William Carey once said ‘to know the will of God, we need an open Bible and an open map.’ These words are meaningful to us at the Bible Society, particularly as our nation celebrates its Jubilee. We are prompted to think of new beginnings associated with Biblical Jubilee and to discover afresh the will of God for the Bible Society.
Whilst many do associate us with the ‘open Bible’ – the ministry of the Word, perhaps it is the ‘open map’ – the missionary aspect of our work, that is less thought of when the Bible Society comes to mind. Yet, it was a mission-focused vision that began the Bible Society’s work in 1804. In fact, missionaries like William Carey worked closely with the Bible Society to make the Word of God known to all people.
The Bible Mission
This mission is one that God has prospered over the last 210 years. It is now a global effort carried out in over 200 countries and territories, through 147 Societies that come under the banner of United Bible Societies (UBS). The scope of the mission has also expanded: beginning with functions like translation, publishing and distribution that put the Bible in people’s hands, our mission today includes literacy, engagement and advocacy components, which put the Bible in people’s hearts. Through these six pillars of the Bible mission, we hope to see lives transformed by the Word.
These pillars will be fleshed out in the later issues of Word@Work this year, so be sure to pick up a copy every quarter! In this issue, we look at the underlying values of the mission as a whole: it is centred on the Word, driven by people, and oriented to our community.
“All Scripture is breathed out by God and profitable for teaching… that the man of God may be complete, equipped for every good work.” – 2 Timothy 3:16-17 (ESV)
Naturally, God’s Word lies at the centre of the Bible mission, because His Word should be at the centre of our lives. Through it, God speaks, reveals Himself and guides us to do His work. There is no doubt that all people should have the opportunity to read or hear the Scriptures and learn its precious truths. Sadly, many are unable to for various reasons, and so our task is to ensure that God’s Word reaches these people.
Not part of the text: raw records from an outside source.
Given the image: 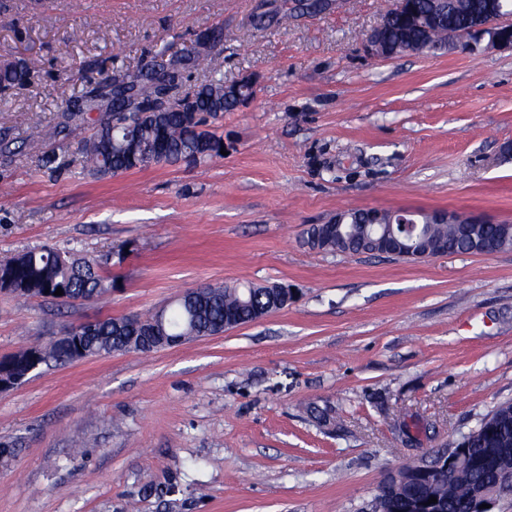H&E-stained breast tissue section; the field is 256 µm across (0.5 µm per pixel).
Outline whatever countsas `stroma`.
Here are the masks:
<instances>
[{
	"label": "stroma",
	"instance_id": "stroma-1",
	"mask_svg": "<svg viewBox=\"0 0 512 512\" xmlns=\"http://www.w3.org/2000/svg\"><path fill=\"white\" fill-rule=\"evenodd\" d=\"M394 0H0V262L43 244L112 290L58 306L0 291V359L203 285H282L287 307L150 353L44 367L0 394V512H373L379 487L512 400V248L424 260L308 248L344 209L512 222V50L369 55ZM224 36L187 66L253 83L225 154L96 177L57 170L68 99ZM341 419L320 426L311 407ZM416 422L413 443L398 430ZM30 70V64L25 60L3 69L0 67V88L24 85L29 79Z\"/></svg>",
	"mask_w": 512,
	"mask_h": 512
}]
</instances>
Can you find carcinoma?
Listing matches in <instances>:
<instances>
[{
  "label": "carcinoma",
  "instance_id": "carcinoma-1",
  "mask_svg": "<svg viewBox=\"0 0 512 512\" xmlns=\"http://www.w3.org/2000/svg\"><path fill=\"white\" fill-rule=\"evenodd\" d=\"M483 0H448V10L442 21L428 34L435 45L445 43L448 29H463L470 16ZM386 41L390 50L399 54L402 46L417 41L420 31L407 25L404 15L387 10ZM30 64L18 63L0 68V88L25 84L30 75ZM146 78L135 74L106 93L85 96L71 101L66 107L68 122L63 126L65 137L80 133L84 114L110 105L119 110L133 105L131 92L139 89ZM194 109L199 118L179 109L169 112H136L117 118L112 125V113L100 119L92 138L80 142L78 152L59 158L58 166L75 165L97 175L118 174L141 169L152 164L174 165L181 160L200 161L221 156L224 138L207 126V117L218 116V111L234 109L236 99H224V81L212 79L198 87L193 94ZM339 229L320 228L321 236L313 246L333 250L336 235H341V252L350 255L381 251L379 237L366 235L362 225L354 223L352 214ZM411 219L425 225L421 240L399 224L389 223V211H383V233L392 245L387 251L396 257L410 252L415 244L422 247L438 246L448 254L472 252L469 234L455 224H428L427 212L416 211ZM0 283L3 289L20 297L48 294L58 305L75 301H88L112 288V282L103 277L97 265L89 260H76L55 246L44 244L28 250L0 265ZM63 295L56 296L57 289ZM270 303L265 288L206 287L192 291L189 300H179L171 310L140 320L137 325L109 317L96 322L94 328L68 341H51L45 345L29 347L0 360V374L10 375L24 371L32 358H38L47 367L65 365L78 359L99 356L112 351L136 350L150 352L167 346L163 339L206 336L224 329V318L233 316L239 324L255 321ZM495 422L493 431L483 429L484 423L463 435L457 447L464 449L466 464L453 479L441 467L433 469L426 478L406 476L397 483L383 486L378 498L381 512H411L412 507L435 497V512H471L474 493L491 484L496 474L512 465V402L499 403L488 415Z\"/></svg>",
  "mask_w": 512,
  "mask_h": 512
}]
</instances>
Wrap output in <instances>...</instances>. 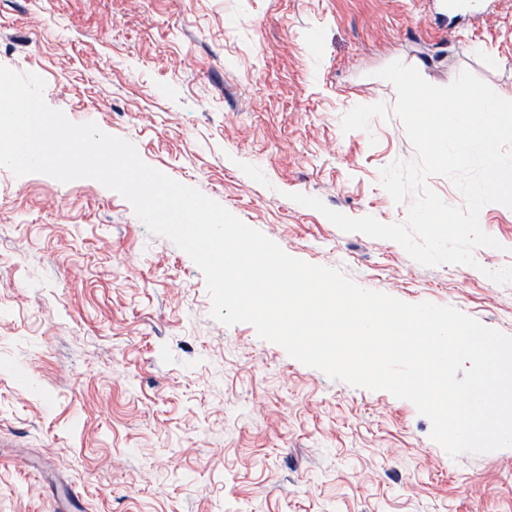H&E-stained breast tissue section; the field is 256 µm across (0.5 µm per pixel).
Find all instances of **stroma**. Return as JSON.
Wrapping results in <instances>:
<instances>
[{"mask_svg": "<svg viewBox=\"0 0 512 512\" xmlns=\"http://www.w3.org/2000/svg\"><path fill=\"white\" fill-rule=\"evenodd\" d=\"M0 0V65L132 142L300 260L512 336V209L477 267H425L291 201L403 221L381 171L416 150L377 72L512 99V0ZM409 401L211 316L201 270L91 179L0 166V512H512V448L450 457Z\"/></svg>", "mask_w": 512, "mask_h": 512, "instance_id": "stroma-1", "label": "stroma"}]
</instances>
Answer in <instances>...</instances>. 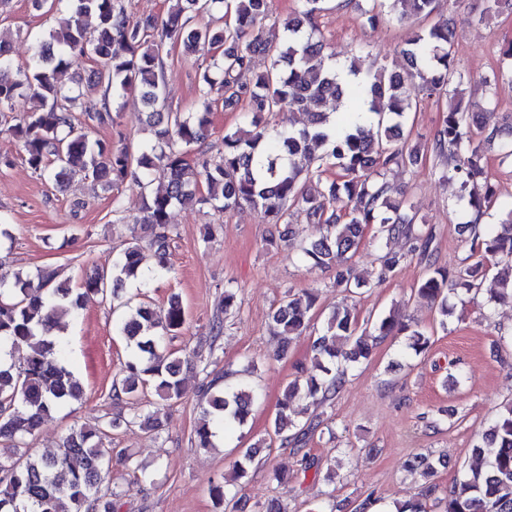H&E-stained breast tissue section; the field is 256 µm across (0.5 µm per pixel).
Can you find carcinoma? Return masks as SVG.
Listing matches in <instances>:
<instances>
[{
    "instance_id": "1",
    "label": "carcinoma",
    "mask_w": 512,
    "mask_h": 512,
    "mask_svg": "<svg viewBox=\"0 0 512 512\" xmlns=\"http://www.w3.org/2000/svg\"><path fill=\"white\" fill-rule=\"evenodd\" d=\"M162 18L135 19L124 0H68L70 16L58 30L32 40L29 63L16 70L7 60L9 41L0 37V111L19 100L30 107L10 131L19 139L31 169L62 188L79 176L110 189L127 177L147 179L163 170V194L145 197L142 235L119 250L109 272L87 277L75 292L58 280L59 271L40 269L32 275L0 266V440L17 448L44 419L83 396V386L65 360L64 344L54 334L57 315H79L95 296L112 294L114 324L124 337L127 357L123 377L113 384L112 400L134 399L149 389L165 401L182 395L180 374L184 361L164 356L166 337L180 332L186 312L177 297L158 316L140 298L121 299L128 280L146 282L170 271L167 264L171 235L169 212L176 205H207L223 212L247 204L268 224L280 229L268 239L287 240L296 233L290 216H303L318 229V236L301 248L308 268L336 267V285L345 290L363 287L340 269L357 251L367 227L374 225V241L382 252L384 270L420 256L427 273L417 288L419 298L436 306L440 325L447 324L453 307L449 295L470 293L493 265H512V203L500 208L499 225H485L487 211L497 205L485 176L486 146L501 129L496 108L473 112L457 93L449 96L448 111L434 134L431 150L448 157V174L469 189L461 198L468 220L462 224L471 236L478 260L465 274L452 276L431 261L432 231L415 224L405 213L406 198H396L388 181L395 169H413L422 160L420 148L404 137L407 114L417 111L422 98L448 91L461 75L455 51L453 18L420 28L401 54L400 70L363 67L354 55L347 69L336 66L325 53L317 17L325 0H298L283 23L282 35L267 37L261 29L268 16V0H182ZM436 0H346L370 26L385 21L397 5V19L424 21L435 11ZM475 19L512 12V0H479ZM94 15L97 26L84 24ZM208 15L216 23L204 27L195 19ZM181 45L191 53L212 54V63L199 75L202 110H172L164 89L163 54ZM262 53L271 59L260 73L252 58ZM95 64L83 82L68 76L83 57ZM223 91L224 107L241 103L244 126L224 132L223 147L215 154L201 148L211 124L209 99ZM136 95L147 109L146 125L153 139L132 150L90 139L89 130L112 124L123 100ZM344 103L345 114L334 118L328 100ZM299 110L310 116L301 129L269 127L266 115ZM341 174L330 180L327 170ZM316 181L323 190L311 194L305 184ZM345 203L343 212L336 200ZM403 237L404 252L384 249L388 241ZM318 293L308 289L290 294L272 313L274 327L285 334L315 332ZM210 335L199 341L197 352L213 348L223 333L224 320L239 314L237 293L224 289L221 307ZM409 333L404 352L419 355L430 345L427 332L409 330L393 315L379 318L372 330L360 329L348 308H336L325 319L323 334L313 341L312 366L288 384V390L307 400L298 410L284 401L273 423L281 446L306 444L318 424L302 419L311 405L333 399L352 366L368 357L372 344ZM29 349L21 360L14 355ZM255 401L246 382L221 386L212 380L194 429L196 446L214 447L219 430L228 436L244 424ZM103 429L73 427L59 451L38 459H0V512H116L122 492L100 494L102 471L113 449L103 446ZM485 457L486 468L474 470L446 490L429 484L421 496L434 499L439 512H512V401L500 406L493 424L474 445ZM256 449L244 448L233 462L236 477L247 475ZM210 495L219 507L230 505L236 494L227 484L210 483Z\"/></svg>"
}]
</instances>
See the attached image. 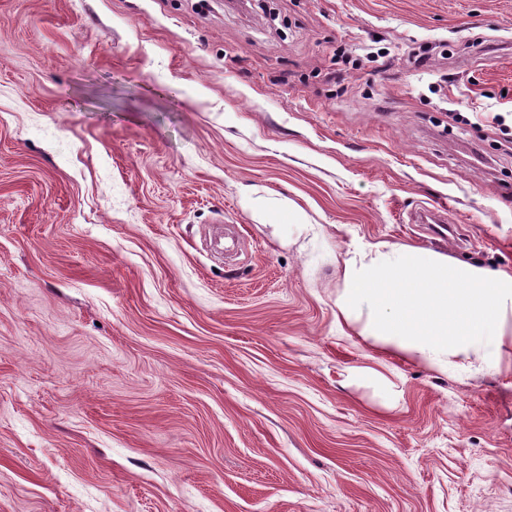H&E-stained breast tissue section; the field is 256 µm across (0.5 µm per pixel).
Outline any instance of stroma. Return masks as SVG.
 <instances>
[{
	"instance_id": "1",
	"label": "stroma",
	"mask_w": 512,
	"mask_h": 512,
	"mask_svg": "<svg viewBox=\"0 0 512 512\" xmlns=\"http://www.w3.org/2000/svg\"><path fill=\"white\" fill-rule=\"evenodd\" d=\"M271 7L0 0V512H512V338L336 320L371 244L512 271V0Z\"/></svg>"
}]
</instances>
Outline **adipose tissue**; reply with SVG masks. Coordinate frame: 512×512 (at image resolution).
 Listing matches in <instances>:
<instances>
[{
    "instance_id": "adipose-tissue-1",
    "label": "adipose tissue",
    "mask_w": 512,
    "mask_h": 512,
    "mask_svg": "<svg viewBox=\"0 0 512 512\" xmlns=\"http://www.w3.org/2000/svg\"><path fill=\"white\" fill-rule=\"evenodd\" d=\"M336 307L403 358L435 369L454 358L495 362L512 314V273L380 242L345 260Z\"/></svg>"
}]
</instances>
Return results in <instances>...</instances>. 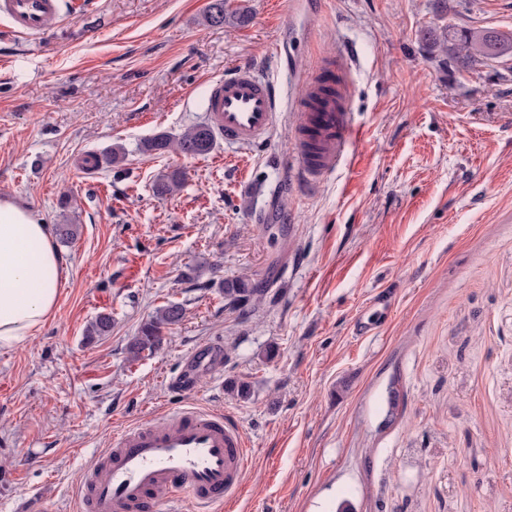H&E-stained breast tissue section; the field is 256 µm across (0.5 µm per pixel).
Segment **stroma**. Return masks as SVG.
<instances>
[{"label":"stroma","instance_id":"1","mask_svg":"<svg viewBox=\"0 0 512 512\" xmlns=\"http://www.w3.org/2000/svg\"><path fill=\"white\" fill-rule=\"evenodd\" d=\"M208 3L93 0L34 40L0 26V195L77 227L54 311L0 349V512H79L113 433L181 404L248 439L224 512H512V55L467 71L421 40L512 36V0H231L243 26L206 25ZM336 54L362 136L311 191L289 172L290 105ZM242 65L286 110L265 144L140 151L206 122L208 81ZM237 277L267 290L246 315L224 299ZM170 303L183 320L131 358ZM102 313L111 332L88 337ZM207 341L222 368L176 396Z\"/></svg>","mask_w":512,"mask_h":512}]
</instances>
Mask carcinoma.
<instances>
[{"label": "carcinoma", "mask_w": 512, "mask_h": 512, "mask_svg": "<svg viewBox=\"0 0 512 512\" xmlns=\"http://www.w3.org/2000/svg\"><path fill=\"white\" fill-rule=\"evenodd\" d=\"M249 20L248 10L243 7L231 10L228 0H210L203 16V21L210 26L243 25ZM424 39L431 48L442 53L448 51V41H454L453 61L459 68L465 70H473L491 59L512 54V38H506L492 29L458 32L445 25L427 29ZM215 142L216 139L209 125L197 124L186 129L176 139L166 133L157 134L143 142L142 150L164 152L174 146L186 156H200L210 153ZM182 180V174L174 171L156 183L155 191L160 196L169 195L181 186ZM223 289L224 298L239 307H244L252 298L260 299L265 294L264 289L243 278L224 281ZM183 317V308L175 303L159 309L155 316L142 324L139 336L135 337L129 347L130 353L137 357L146 350H153L160 344L164 329L178 324ZM111 331L112 317L108 314L97 316L88 329L91 336H105Z\"/></svg>", "instance_id": "carcinoma-1"}]
</instances>
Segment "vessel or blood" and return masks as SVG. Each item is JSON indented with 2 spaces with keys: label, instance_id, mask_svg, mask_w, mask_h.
I'll list each match as a JSON object with an SVG mask.
<instances>
[{
  "label": "vessel or blood",
  "instance_id": "obj_1",
  "mask_svg": "<svg viewBox=\"0 0 512 512\" xmlns=\"http://www.w3.org/2000/svg\"><path fill=\"white\" fill-rule=\"evenodd\" d=\"M65 18L59 0H0V20L21 37H38ZM343 67L342 57L325 59L319 76L302 83L293 103L295 176L309 189L336 170L357 136L349 112V86L332 80ZM207 101L215 137L237 146L265 143L279 112L272 85L249 66L212 81ZM223 361L222 346H197L171 381L174 393L193 391L200 372ZM249 461L248 442L228 415L172 408L162 422L145 420L113 434L104 462L85 480V509L151 512L163 500L169 512H178V503L190 500L202 512H222L226 503L239 498Z\"/></svg>",
  "mask_w": 512,
  "mask_h": 512
}]
</instances>
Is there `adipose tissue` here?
I'll return each instance as SVG.
<instances>
[{
  "label": "adipose tissue",
  "mask_w": 512,
  "mask_h": 512,
  "mask_svg": "<svg viewBox=\"0 0 512 512\" xmlns=\"http://www.w3.org/2000/svg\"><path fill=\"white\" fill-rule=\"evenodd\" d=\"M64 278L46 224L0 196V348L23 343L55 309Z\"/></svg>",
  "instance_id": "ef3b65f1"
}]
</instances>
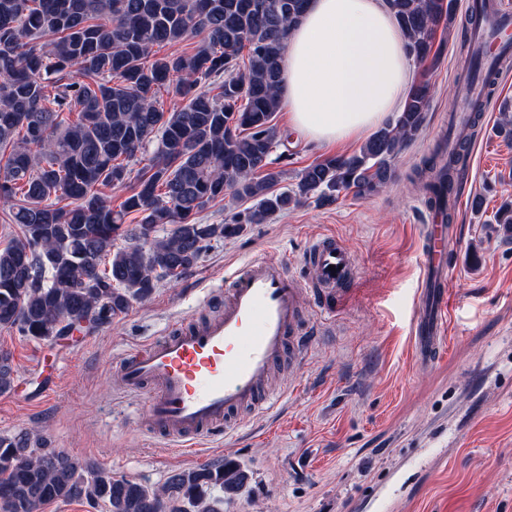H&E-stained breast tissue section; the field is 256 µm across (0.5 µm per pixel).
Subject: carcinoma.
I'll return each instance as SVG.
<instances>
[{"label": "carcinoma", "instance_id": "cac0c4a2", "mask_svg": "<svg viewBox=\"0 0 512 512\" xmlns=\"http://www.w3.org/2000/svg\"><path fill=\"white\" fill-rule=\"evenodd\" d=\"M411 52L438 58L434 38L452 23L457 0H387ZM308 0H0V210L22 237L0 249V327L53 342L112 323L163 279L176 280L211 240L266 224L313 198L367 195L391 178V165L420 134L430 88L410 90L395 119L359 153L315 162L295 188L270 192L280 139L273 124L285 35ZM486 5L470 9L471 86L489 88L502 60L484 62L480 26ZM203 35L191 52L156 54ZM247 52L245 68L238 59ZM181 106L166 112L157 95ZM497 133L512 142V103L499 106ZM478 123L452 147L438 146L418 169L428 204L444 209L443 188L464 163ZM152 165L120 205L98 192L121 187L151 143ZM256 204L224 224L197 215L226 192ZM140 224L124 231L127 214ZM512 237V203L493 215ZM171 234L153 236L159 225ZM135 243L124 247L117 238ZM13 384L0 351V392ZM247 475L216 460L177 471L159 489L116 476L30 436H0V507L40 512L55 501H84L105 512H222L216 490L237 494Z\"/></svg>", "mask_w": 512, "mask_h": 512}]
</instances>
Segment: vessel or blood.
Segmentation results:
<instances>
[{"instance_id": "1", "label": "vessel or blood", "mask_w": 512, "mask_h": 512, "mask_svg": "<svg viewBox=\"0 0 512 512\" xmlns=\"http://www.w3.org/2000/svg\"><path fill=\"white\" fill-rule=\"evenodd\" d=\"M453 232L437 213L422 227L423 301L413 313L411 335L423 366L438 361L446 349ZM305 261L311 269L307 276L288 273L282 261L250 260L226 284L219 311L184 318L120 361L123 389L143 397V420L170 449H197L237 426L241 414L267 413L282 399V392L267 386L273 367L286 356L302 364L313 342L302 296L313 300L324 319L334 318L349 294L354 264L330 237L309 243Z\"/></svg>"}]
</instances>
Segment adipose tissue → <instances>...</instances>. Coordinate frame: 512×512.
Listing matches in <instances>:
<instances>
[{"label":"adipose tissue","instance_id":"1","mask_svg":"<svg viewBox=\"0 0 512 512\" xmlns=\"http://www.w3.org/2000/svg\"><path fill=\"white\" fill-rule=\"evenodd\" d=\"M285 43L278 94L308 139L365 136L402 106L413 67L386 0H310Z\"/></svg>","mask_w":512,"mask_h":512}]
</instances>
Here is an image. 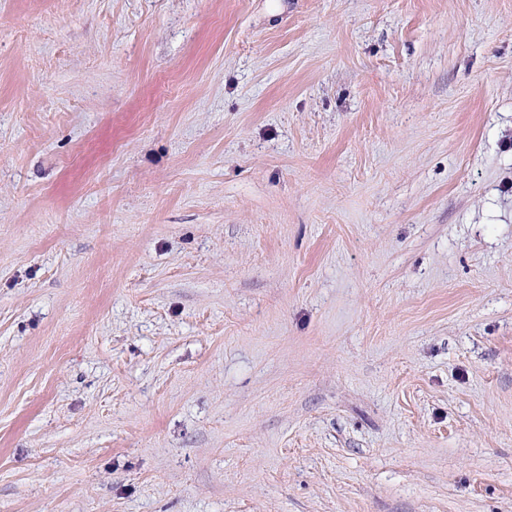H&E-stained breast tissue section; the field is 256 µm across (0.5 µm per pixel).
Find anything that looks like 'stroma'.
<instances>
[{
	"mask_svg": "<svg viewBox=\"0 0 512 512\" xmlns=\"http://www.w3.org/2000/svg\"><path fill=\"white\" fill-rule=\"evenodd\" d=\"M0 512H512V0H0Z\"/></svg>",
	"mask_w": 512,
	"mask_h": 512,
	"instance_id": "1",
	"label": "stroma"
}]
</instances>
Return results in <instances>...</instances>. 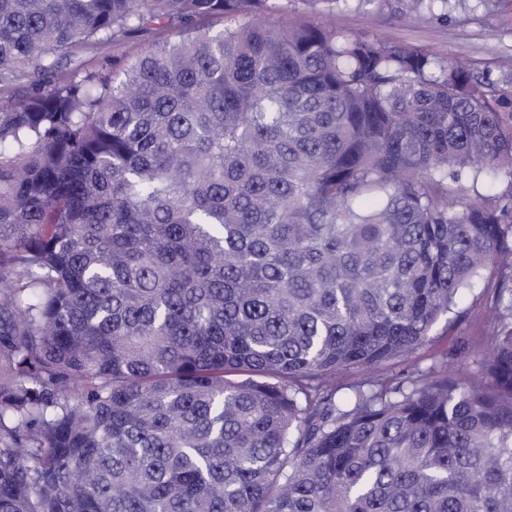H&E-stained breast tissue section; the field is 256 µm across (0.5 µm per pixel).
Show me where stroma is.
<instances>
[{
  "label": "stroma",
  "mask_w": 512,
  "mask_h": 512,
  "mask_svg": "<svg viewBox=\"0 0 512 512\" xmlns=\"http://www.w3.org/2000/svg\"><path fill=\"white\" fill-rule=\"evenodd\" d=\"M295 10L337 31L415 45L442 59H495L492 75L496 78L512 72V7L494 10L483 0H460L445 20L435 15L402 20L379 0L361 9H339L332 14L312 9L307 0H297ZM495 287L496 279L491 276L468 290L458 307L459 321L451 325L440 320L429 341L409 356L408 365L425 369L436 356L444 354L459 368L464 381L481 380L479 359L490 334L489 300Z\"/></svg>",
  "instance_id": "stroma-1"
}]
</instances>
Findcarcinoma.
I'll use <instances>...</instances> for the list:
<instances>
[{
    "label": "carcinoma",
    "instance_id": "obj_1",
    "mask_svg": "<svg viewBox=\"0 0 512 512\" xmlns=\"http://www.w3.org/2000/svg\"><path fill=\"white\" fill-rule=\"evenodd\" d=\"M288 2L0 0V512H512L509 77ZM144 47L143 41L130 42L119 49H113L112 45L102 46L96 52L85 57L86 66L90 70L112 73L114 59L135 57L140 54ZM495 276L468 290L462 303L449 318L455 319L461 312L459 321L448 329V316L443 317L434 327L429 341L408 357L405 365H418L425 370L436 356L448 353V362L460 369L465 382L482 379L479 359L490 334L491 311L489 300L496 287Z\"/></svg>",
    "mask_w": 512,
    "mask_h": 512
}]
</instances>
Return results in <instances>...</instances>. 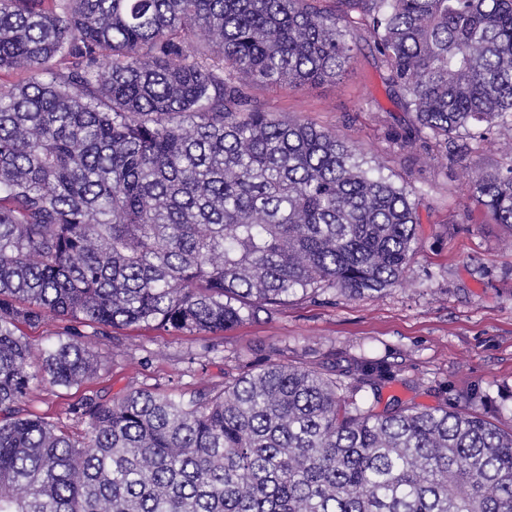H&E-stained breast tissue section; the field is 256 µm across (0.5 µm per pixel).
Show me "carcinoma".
Wrapping results in <instances>:
<instances>
[{"mask_svg":"<svg viewBox=\"0 0 512 512\" xmlns=\"http://www.w3.org/2000/svg\"><path fill=\"white\" fill-rule=\"evenodd\" d=\"M361 29L414 113L407 147L512 129V0H0V512H512V427L488 395L421 409L402 364L272 359L216 393L129 390L28 414L47 381L98 376L50 314L219 334L288 297L406 280L413 190L361 149L250 93L334 80ZM512 228V144L467 173Z\"/></svg>","mask_w":512,"mask_h":512,"instance_id":"obj_1","label":"carcinoma"}]
</instances>
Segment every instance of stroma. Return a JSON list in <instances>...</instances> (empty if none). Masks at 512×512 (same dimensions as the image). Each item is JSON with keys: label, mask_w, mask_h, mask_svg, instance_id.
<instances>
[{"label": "stroma", "mask_w": 512, "mask_h": 512, "mask_svg": "<svg viewBox=\"0 0 512 512\" xmlns=\"http://www.w3.org/2000/svg\"><path fill=\"white\" fill-rule=\"evenodd\" d=\"M352 41L354 59L336 80L299 88L258 84L252 94L282 120L338 133L366 158L383 161L394 182L413 188L421 224L404 284L354 299L337 291L300 294L218 335L153 325L101 330L49 316L22 326L32 347L83 335L103 364L88 389L106 400L132 388L209 393L272 356L305 365L325 356L364 355L403 366V382L388 384L384 397L432 407L480 389L492 405L511 408L512 227L494 223L475 206L466 171L496 166L512 133L493 131L483 149L452 157L402 147L413 114L388 96L365 33L355 31ZM85 390L41 383L28 394L26 408L81 433L86 425L71 407Z\"/></svg>", "instance_id": "obj_1"}]
</instances>
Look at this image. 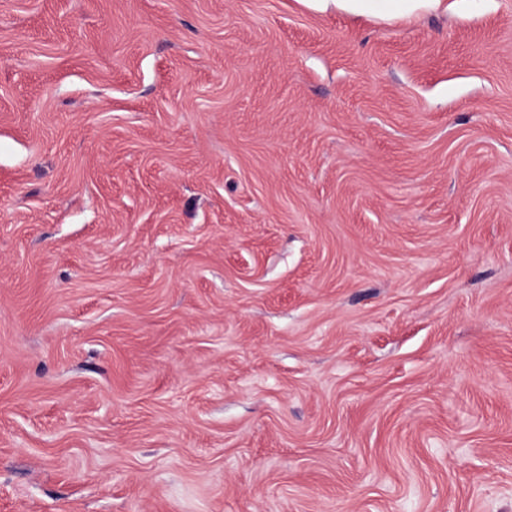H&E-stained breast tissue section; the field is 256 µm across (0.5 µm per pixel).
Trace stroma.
Masks as SVG:
<instances>
[{
	"label": "stroma",
	"mask_w": 512,
	"mask_h": 512,
	"mask_svg": "<svg viewBox=\"0 0 512 512\" xmlns=\"http://www.w3.org/2000/svg\"><path fill=\"white\" fill-rule=\"evenodd\" d=\"M0 512H512V0H0ZM375 1H384L395 9H405L433 6L441 0H336V7L354 11H365L366 9H371Z\"/></svg>",
	"instance_id": "1"
}]
</instances>
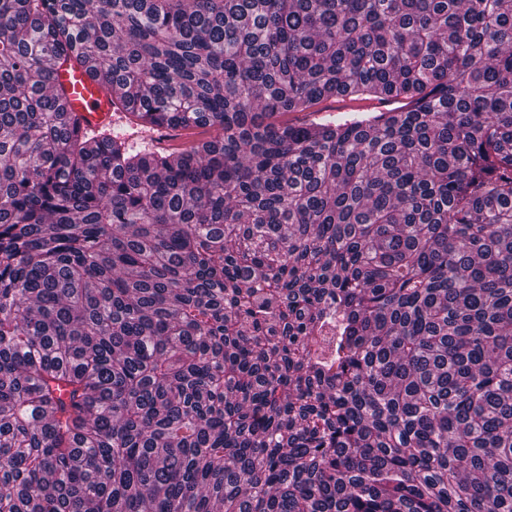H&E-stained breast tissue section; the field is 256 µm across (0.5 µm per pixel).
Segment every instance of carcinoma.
<instances>
[{
  "label": "carcinoma",
  "mask_w": 512,
  "mask_h": 512,
  "mask_svg": "<svg viewBox=\"0 0 512 512\" xmlns=\"http://www.w3.org/2000/svg\"><path fill=\"white\" fill-rule=\"evenodd\" d=\"M0 512H512V0H0ZM49 68L66 112L78 119L82 130L112 124L116 87L101 81L89 64L70 67L54 58ZM359 102V106H352L344 102L342 97L317 103L312 111L314 112H289L278 114L267 118L268 122L284 123V122H338L348 118L350 112H374V109L364 111H352L356 109H367V102ZM177 136H166L165 144L160 148L168 149L169 153H178L182 149L188 148L191 145L210 139L217 135V131L213 129L194 128L178 132Z\"/></svg>",
  "instance_id": "carcinoma-1"
}]
</instances>
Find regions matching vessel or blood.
<instances>
[{"label": "vessel or blood", "instance_id": "obj_1", "mask_svg": "<svg viewBox=\"0 0 512 512\" xmlns=\"http://www.w3.org/2000/svg\"><path fill=\"white\" fill-rule=\"evenodd\" d=\"M49 68L66 111L78 119L81 128L111 124L117 88L101 81L94 68L87 64L72 66L55 59Z\"/></svg>", "mask_w": 512, "mask_h": 512}]
</instances>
This principle shapes all the work we do at the Society. Our programmes, trips and fundraising efforts place the Bible front and centre, emphasising the Word’s importance in the world today.
“For I was hungry and you gave me food… I was naked and you clothed me… Truly, I say to you, as you did it to one of the least of these my brothers, you did it to me.” – Matthew 25:35-36, 40 (ESV)
Whilst the Word of God is the focus of the Bible Society, the mission work is done through people and for people. We are driven not just by the importance of the Bible, but also by the needs of the people we serve, whose hearts will be changed by the Scriptures.
We pray for more opportunities to touch people’s lives with the Word through our programmes, especially as we begin to engage the public square through the ETHOS Institute for Public Christianity, and involve ourselves with major humanitarian relief projects.
“So we, though many, are one body in Christ, and individually members one of another.” – Romans 12:5 (ESV)
As part of the UBS fellowship, our local Bible Society’s mission is aligned with the needs of the Singaporean community, even as we are involved in regional Bible mission work. Therefore, we do our utmost to partner with and support the local Church, as well as take on significant community projects.
This is an exceptional year for Singapore, and we are glad to be doing our part to commemorate SG50. In collaboration with Jubilee Day of Prayer 2015, the Bible Society will be printing 60,000 special edition SG50 Jubilee Bibles for the event to encourage the spread of God’s Word to pre-believers. This is a huge undertaking, but one absolutely worth doing because of its impact on our community.
Missionaries for the Bible
This Word-centric, people-driven, community-oriented mission of the Bible Society is fulfilled by Bible missionaries around the world. Though most of these individuals may not be sent out as missionaries in the most traditional sense, they have responded to the call of the Bible Mission in their local societies.